I, Christopher Blizzard, hereby certify that I am the duly elected and acting Secretary of Mozilla Corporation, a California corporation (the “Company”). I further certify that on November 10, 2006, the Board of Directors of the Company unanimously amended the Bylaws of the Company (the “Bylaws”), and that the following are the amendments to the Bylaws, and this Second Amendment to the Bylaws is in effect as of the date hereof:
ARTICLE IV. BOARD OF DIRECTORS.
“Section 2. Number, Tenure and Qualifications. The number of directors that shall constitute the whole board shall be not more than seven (7) nor fewer than two (2). The exact number of directors may be fixed from time to time within such limit by a duly adopted resolution of the shareholders. The exact number of directors presently shall be four (4) until changed within the limits specified above by a duly adopted resolution of the shareholders. Directors need not be shareholders.

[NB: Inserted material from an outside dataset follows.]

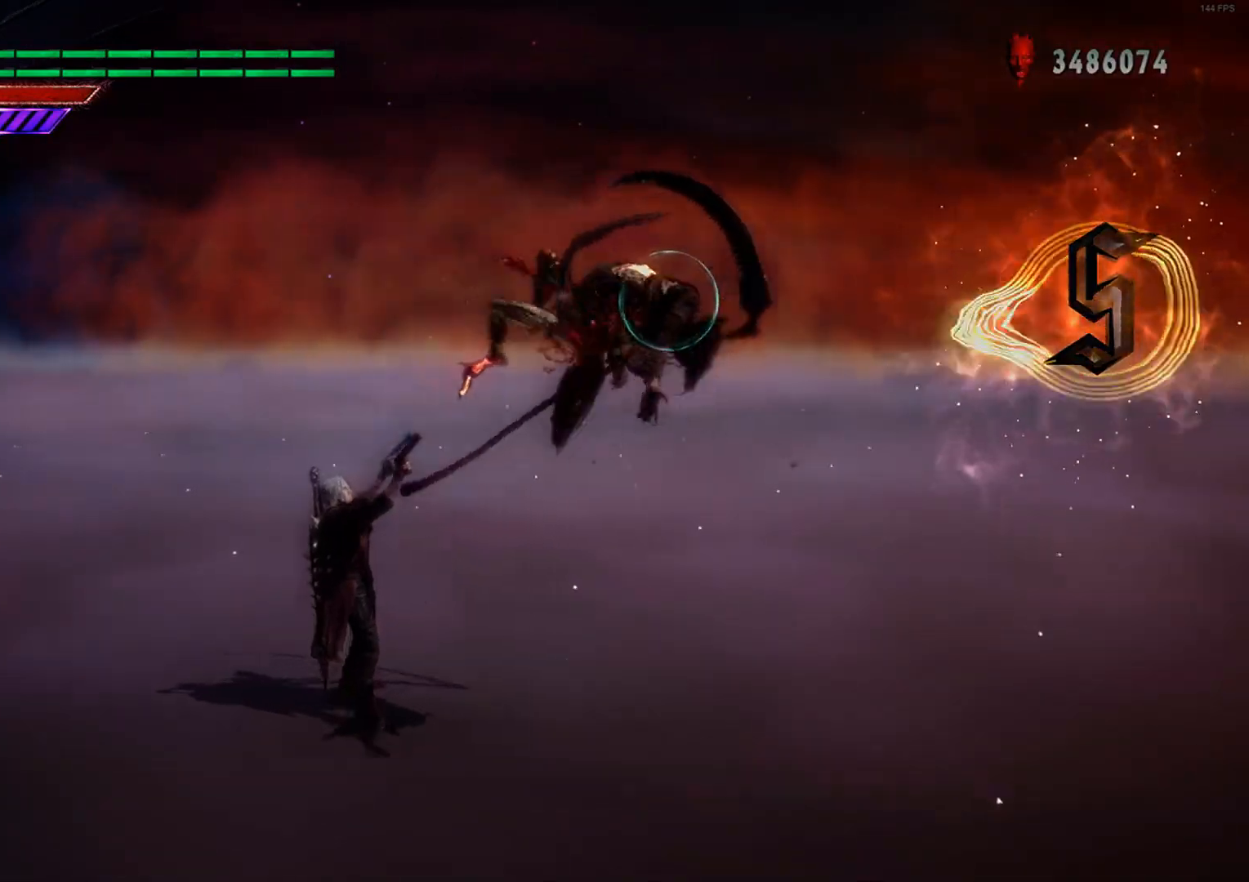
Gameplay with a controller (Xbox layout); each line is a JSON object with the inputs held at the frame after it. "events" lists button and stick changes between this image and that frame as [ms after this image, input, new state], when the widget could be followed in between. Not read: L3 R3.
{"buttons": ["L1", "R1"], "left_stick": "center", "right_stick": "center", "events": [[83, "L1", "up"], [133, "L1", "down"], [250, "L1", "up"], [283, "L1", "down"], [350, "L1", "up"], [417, "L1", "down"]]}
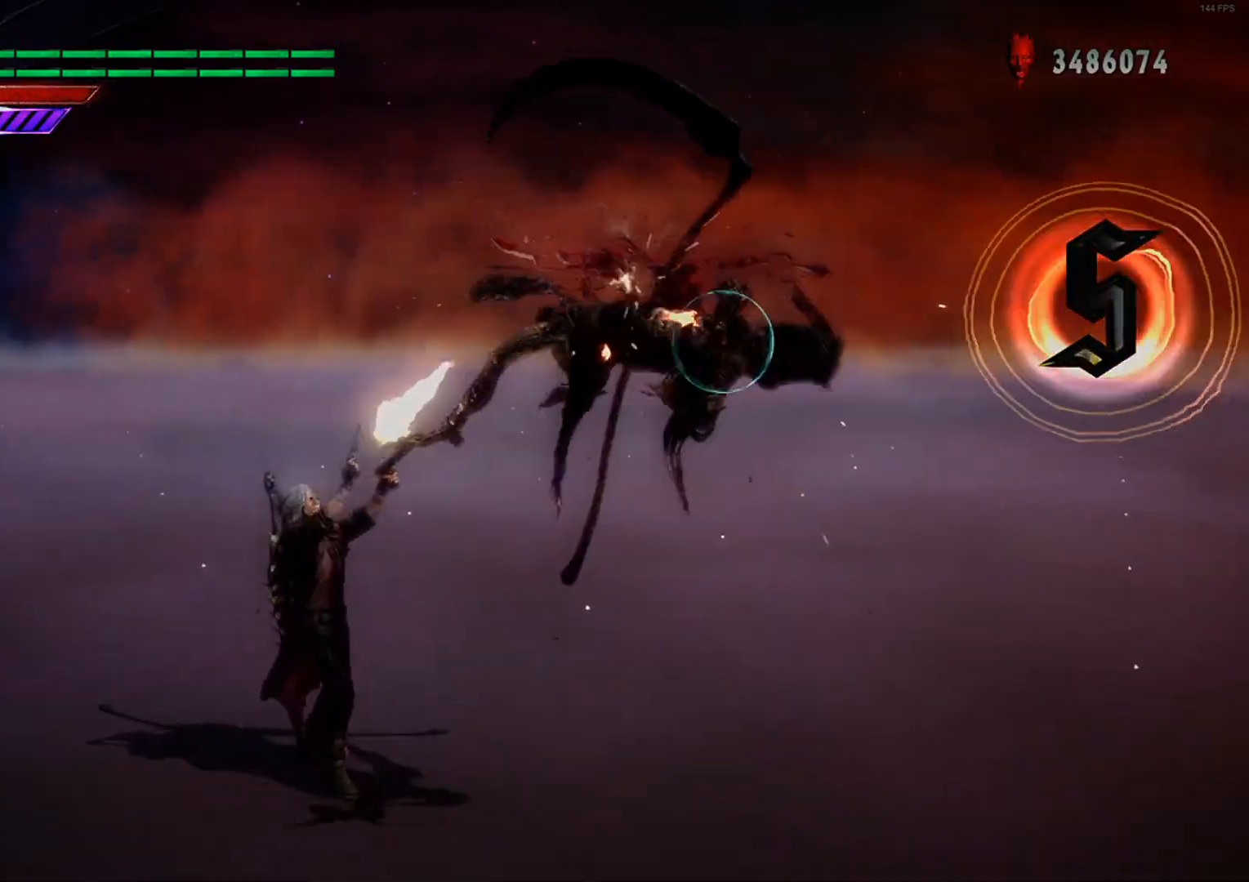
{"buttons": ["R1"], "left_stick": "center", "right_stick": "center", "events": [[33, "L1", "up"], [100, "DPAD_LEFT", "down"], [183, "DPAD_LEFT", "up"], [233, "L1", "down"], [333, "L1", "up"], [383, "L1", "down"], [483, "L1", "up"]]}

Directors shall hold office until the next annual meeting of shareholders and until their respective successors are elected. If any such annual meeting is not held, or the directors are not elected thereat, the directors may be elected at any special meeting of shareholders held for that purpose.”
ARTICLE VI. MISCELLANEOUS.
“Section 6. Amendments. Bylaws may be adopted, amended, or repealed by the vote or written consent of shareholders entitled to exercise a majority of the voting power of the Corporation. Subject to the right of shareholders to adopt, amend, or repeal Bylaws, Bylaws may be adopted, amended, or repealed by the Board of Directors, except that a Bylaw amendment thereof changing the authorized number of directors may be adopted only by a duly adopted resolution of the shareholders.”
IN WITNESS WHEREOF, I sign this Certificate as of the 10th day of November, 2006.